テッド・チャン『息吹』

 テッド・チャンの『あなたの人生の物語』以来17年ぶりの作品集。

 すでに各所方面で絶賛されているので改めて詳しく書く必要もないかと思うほどですが、やはりテッド・チャンは優れた作家だと認識させられる作品集です。

 前作の『あなたの人生の物語』に比べると、中編とも言える「ソフトウェア・オブジェクトのライフサイクル」が「あなたの人生の物語」ほどではないので1冊の本のインパクトとしては見劣りしますが、「息吹」、「偽りのない事実、偽りのない気持ち」、「不安は自由のめまい」といった作品は素晴らしいですね。

 

 ケン・リュウが出てきたときに、同じ中国系ということもあって何かとテッド・チャンと比較されましたが、この『息吹』を読むと、中国とアメリカという2つの社会を知り、その違いを考えるケン・リュウと、そういった社会的なテーマには興味を持たずにより普遍的な哲学的テーマに関心を集中させるテッド・チャンという違いが改めて見えてきます(テッド・チャンは中国人の両親のもとアメリカで生まれ、英語で育った)。

 

 「息吹」は架空の世界の仕組みを探求する話なのですが、その仕組みの探求の面白さはもちろん、その結果、世界の有限性を知ってしまった悲しみとも諦念とも、あるいは覚悟と言えるようなものが描かれており、読み手の情緒を揺さぶります。

 

 「偽りのない事実、偽りのない気持ち」は新しいテクノロジーが人の認識や行動をどう変えるかという話なのですが、新たなライフログ検索装置の普及と、未開民族への文字の普及が並行して語られます。

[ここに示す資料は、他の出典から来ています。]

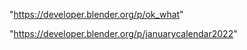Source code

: "https://developer.blender.org/p/ok_what"

"https://developer.blender.org/p/januarycalendar2022"

 
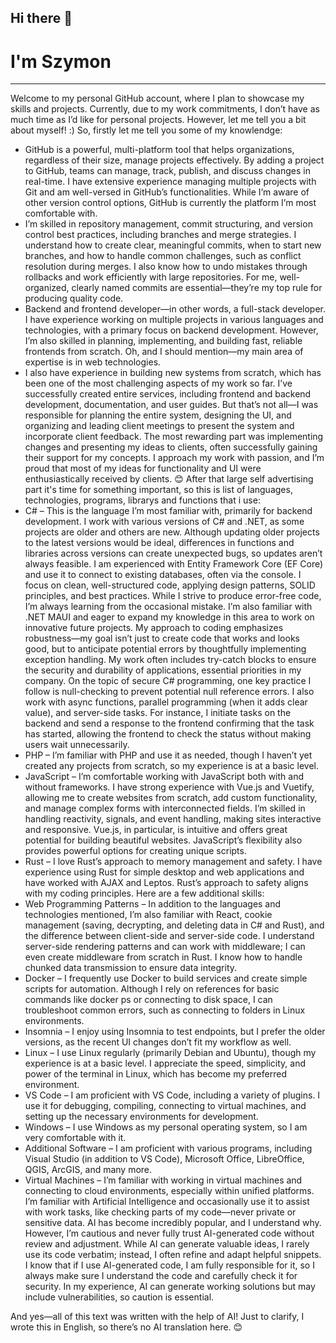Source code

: ## Hi there 👋
# I'm Szymon
---
Welcome to my personal GitHub account, where I plan to showcase my skills and projects. Currently, due to my work commitments, I don’t have as much time as I’d like for personal projects. However, let me tell you a bit about myself! :) 
So, firstly let me tell you some of my knowlendge:
* GitHub is a powerful, multi-platform tool that helps organizations, regardless of their size, manage projects effectively. By adding a project to GitHub, teams can manage, track, publish, and discuss changes in real-time. I have extensive experience managing multiple projects with Git and am well-versed in GitHub’s functionalities. While I’m aware of other version control options, GitHub is currently the platform I’m most comfortable with.
* I’m skilled in repository management, commit structuring, and version control best practices, including branches and merge strategies. I understand how to create clear, meaningful commits, when to start new branches, and how to handle common challenges, such as conflict resolution during merges. I also know how to undo mistakes through rollbacks and work efficiently with large repositories. For me, well-organized, clearly named commits are essential—they’re my top rule for producing quality code.
* Backend and frontend developer—in other words, a full-stack developer. I have experience working on multiple projects in various languages and technologies, with a primary focus on backend development. However, I’m also skilled in planning, implementing, and building fast, reliable frontends from scratch. Oh, and I should mention—my main area of expertise is in web technologies.
* I also have experience in building new systems from scratch, which has been one of the most challenging aspects of my work so far. I’ve successfully created entire services, including frontend and backend development, documentation, and user guides. But that’s not all—I was responsible for planning the entire system, designing the UI, and organizing and leading client meetings to present the system and incorporate client feedback.
The most rewarding part was implementing changes and presenting my ideas to clients, often successfully gaining their support for my concepts. I approach my work with passion, and I’m proud that most of my ideas for functionality and UI were enthusiastically received by clients. 😊
After that large self advertising part it's time for something important, so this is list of languages, technologies, programs, librarys and functions that i use:
* C# – This is the language I’m most familiar with, primarily for backend development. I work with various versions of C# and .NET, as some projects are older and others are new. Although updating older projects to the latest versions would be ideal, differences in functions and libraries across versions can create unexpected bugs, so updates aren’t always feasible. I am experienced with Entity Framework Core (EF Core) and use it to connect to existing databases, often via the console. I focus on clean, well-structured code, applying design patterns, SOLID principles, and best practices. While I strive to produce error-free code, I’m always learning from the occasional mistake. I’m also familiar with .NET MAUI and eager to expand my knowledge in this area to work on innovative future projects. My approach to coding emphasizes robustness—my goal isn’t just to create code that works and looks good, but to anticipate potential errors by thoughtfully implementing exception handling. My work often includes try-catch blocks to ensure the security and durability of applications, essential priorities in my company. On the topic of secure C# programming, one key practice I follow is null-checking to prevent potential null reference errors. I also work with async functions, parallel programming (when it adds clear value), and server-side tasks. For instance, I initiate tasks on the backend and send a response to the frontend confirming that the task has started, allowing the frontend to check the status without making users wait unnecessarily.
* PHP – I’m familiar with PHP and use it as needed, though I haven’t yet created any projects from scratch, so my experience is at a basic level.
* JavaScript – I’m comfortable working with JavaScript both with and without frameworks. I have strong experience with Vue.js and Vuetify, allowing me to create websites from scratch, add custom functionality, and manage complex forms with interconnected fields. I’m skilled in handling reactivity, signals, and event handling, making sites interactive and responsive. Vue.js, in particular, is intuitive and offers great potential for building beautiful websites. JavaScript’s flexibility also provides powerful options for creating unique scripts.
* Rust – I love Rust’s approach to memory management and safety. I have experience using Rust for simple desktop and web applications and have worked with AJAX and Leptos. Rust’s approach to safety aligns with my coding principles.
Here are a few additional skills:
* Web Programming Patterns – In addition to the languages and technologies mentioned, I’m also familiar with React, cookie management (saving, decrypting, and deleting data in C# and Rust), and the difference between client-side and server-side code. I understand server-side rendering patterns and can work with middleware; I can even create middleware from scratch in Rust. I know how to handle chunked data transmission to ensure data integrity.
* Docker – I frequently use Docker to build services and create simple scripts for automation. Although I rely on references for basic commands like docker ps or connecting to disk space, I can troubleshoot common errors, such as connecting to folders in Linux environments.
* Insomnia – I enjoy using Insomnia to test endpoints, but I prefer the older versions, as the recent UI changes don’t fit my workflow as well.
* Linux – I use Linux regularly (primarily Debian and Ubuntu), though my experience is at a basic level. I appreciate the speed, simplicity, and power of the terminal in Linux, which has become my preferred environment.
* VS Code – I am proficient with VS Code, including a variety of plugins. I use it for debugging, compiling, connecting to virtual machines, and setting up the necessary environments for development.
* Windows – I use Windows as my personal operating system, so I am very comfortable with it.
* Additional Software – I am proficient with various programs, including Visual Studio (in addition to VS Code), Microsoft Office, LibreOffice, QGIS, ArcGIS, and many more.
* Virtual Machines – I’m familiar with working in virtual machines and connecting to cloud environments, especially within unified platforms.
I’m familiar with Artificial Intelligence and occasionally use it to assist with work tasks, like checking parts of my code—never private or sensitive data. AI has become incredibly popular, and I understand why. However, I’m cautious and never fully trust AI-generated code without review and adjustment. While AI can generate valuable ideas, I rarely use its code verbatim; instead, I often refine and adapt helpful snippets. I know that if I use AI-generated code, I am fully responsible for it, so I always make sure I understand the code and carefully check it for security. In my experience, AI can generate working solutions but may include vulnerabilities, so caution is essential.

And yes—all of this text was written with the help of AI! Just to clarify, I wrote this in English, so there’s no AI translation here. 😊

<!--
**SMiszczak/SMiszczak** is a ✨ _special_ ✨ repository because its `README.md` (this file) appears on your GitHub profile.

Here are some ideas to get you started:

- 🔭 I’m currently working on ...
- 🌱 I’m currently learning ...
- 👯 I’m looking to collaborate on ...
- 🤔 I’m looking for help with ...
- 💬 Ask me about ...
- 📫 How to reach me: ...
- 😄 Pronouns: ...
- ⚡ Fun fact: ...
-->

 もし自分の行動がすべて記録され、簡単に検索できるようになったらどうでしょうか? よくある友人間や恋人同士の記憶違いなどもなくなるはずです。また、訴訟においてもより正確な判断がなされるようになるでしょう。しかし、同時に嫌な記憶を抑圧して忘れる、都合のいいように解釈するといったこともできなくなるかもしれません。

 そうした問題を文字の導入と重ね合わせたのがこの作品で、新しいメディアの登場が人間にもたらす変化を重層的に描いています。

 

 「不安は自由のめまい」は、量子力学多世界解釈を使って、「もしあのとき違う選択をしていたら?」という多くの人が知りたいことを実際に知ることができたらどうなるか? ということを描いた作品。 

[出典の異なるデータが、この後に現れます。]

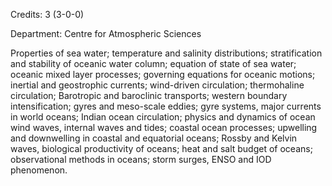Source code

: Credits: 3 (3-0-0)

Department: Centre for Atmospheric Sciences

Properties of sea water; temperature and salinity distributions; stratification and stability of oceanic water column; equation of state of sea water; oceanic mixed layer processes; governing equations for oceanic motions; inertial and geostrophic currents; wind-driven circulation; thermohaline circulation; Barotropic and baroclinic transports; western boundary intensification; gyres and meso-scale eddies; gyre systems, major currents in world oceans; Indian ocean circulation; physics and dynamics of ocean wind waves, internal waves and tides; coastal ocean processes; upwelling and downwelling in coastal and equatorial oceans; Rossby and Kelvin waves, biological productivity of oceans; heat and salt budget of oceans; observational methods in oceans; storm surges, ENSO and IOD phenomenon.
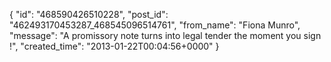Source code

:  {
   "id": "468590426510228",
   "post_id": "462493170453287_468545096514761",
   "from_name": "Fiona Munro",
   "message": "A promissory note turns into legal tender the moment you sign !",
   "created_time": "2013-01-22T00:04:56+0000"
 }
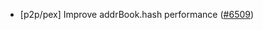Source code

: - [p2p/pex] Improve addrBook.hash performance
  ([#6509](https://github.com/tendermint/tendermint/issues/6509))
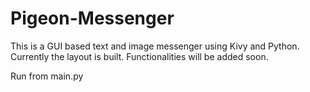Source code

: # Pigeon-Messenger
This is a GUI based text and image messenger using Kivy and Python. Currently the layout is built. Functionalities will be added soon.

Run from main.py

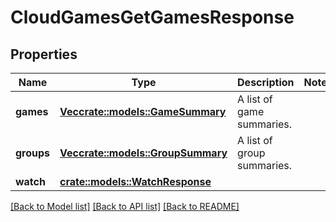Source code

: # CloudGamesGetGamesResponse

## Properties

Name | Type | Description | Notes
------------ | ------------- | ------------- | -------------
**games** | [**Vec<crate::models::GameSummary>**](GameSummary.md) | A list of game summaries. | 
**groups** | [**Vec<crate::models::GroupSummary>**](GroupSummary.md) | A list of group summaries. | 
**watch** | [**crate::models::WatchResponse**](WatchResponse.md) |  | 

[[Back to Model list]](../README.md#documentation-for-models) [[Back to API list]](../README.md#documentation-for-api-endpoints) [[Back to README]](../README.md)


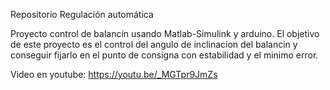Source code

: Repositorio Regulación automática

Proyecto control de balancín usando Matlab-Simulink y arduino.
El objetivo de este proyecto es el control del angulo de inclinacion del balancin y conseguir fijarlo en el punto de consigna con estabilidad y el minimo error.

Video en youtube: 
https://youtu.be/_MGTpr9JmZs
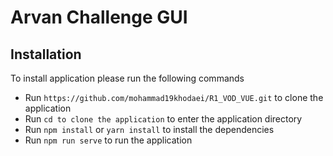 # Arvan Challenge GUI

## Installation
To install application please run the following commands
* Run `https://github.com/mohammad19khodaei/R1_VOD_VUE.git` to clone the application
* Run `cd to clone the application` to enter the application directory
* Run `npm install` or `yarn install` to install the dependencies
* Run `npm run serve` to run the application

 この作品では、選択によって分岐した世界の自分と一定期間対話できる装置が売られており、これを使って違った選択の結果をある程度知ることができます。

 「あのとき恋人と別れていなかったらどうだったのか?」「あのとき転職したらどうだったのか?」、こういったことを考える人は多いと思います。けれども、人間は違った選択のその先を知ることができないので、選択を受け入れるしかないわけです。

 ところが、もう一つの選択の結果を知ることができれば、それは違ってくるでしょう。しかも、この装置は別の選択の結果を知ることができるだけで、選択をやり直せるわけではないのです。

 この作品では、そうした装置の登場がもたらす人々への影響を、それによって悩みを抱えてしまった自助グループの人々と、一攫千金話から描き抱しています。

 

 他にも「商人と錬金術師の門」、「オムファロス」といった作品の面白かったですし、待たせただけあってハイレベルな作品集となっています。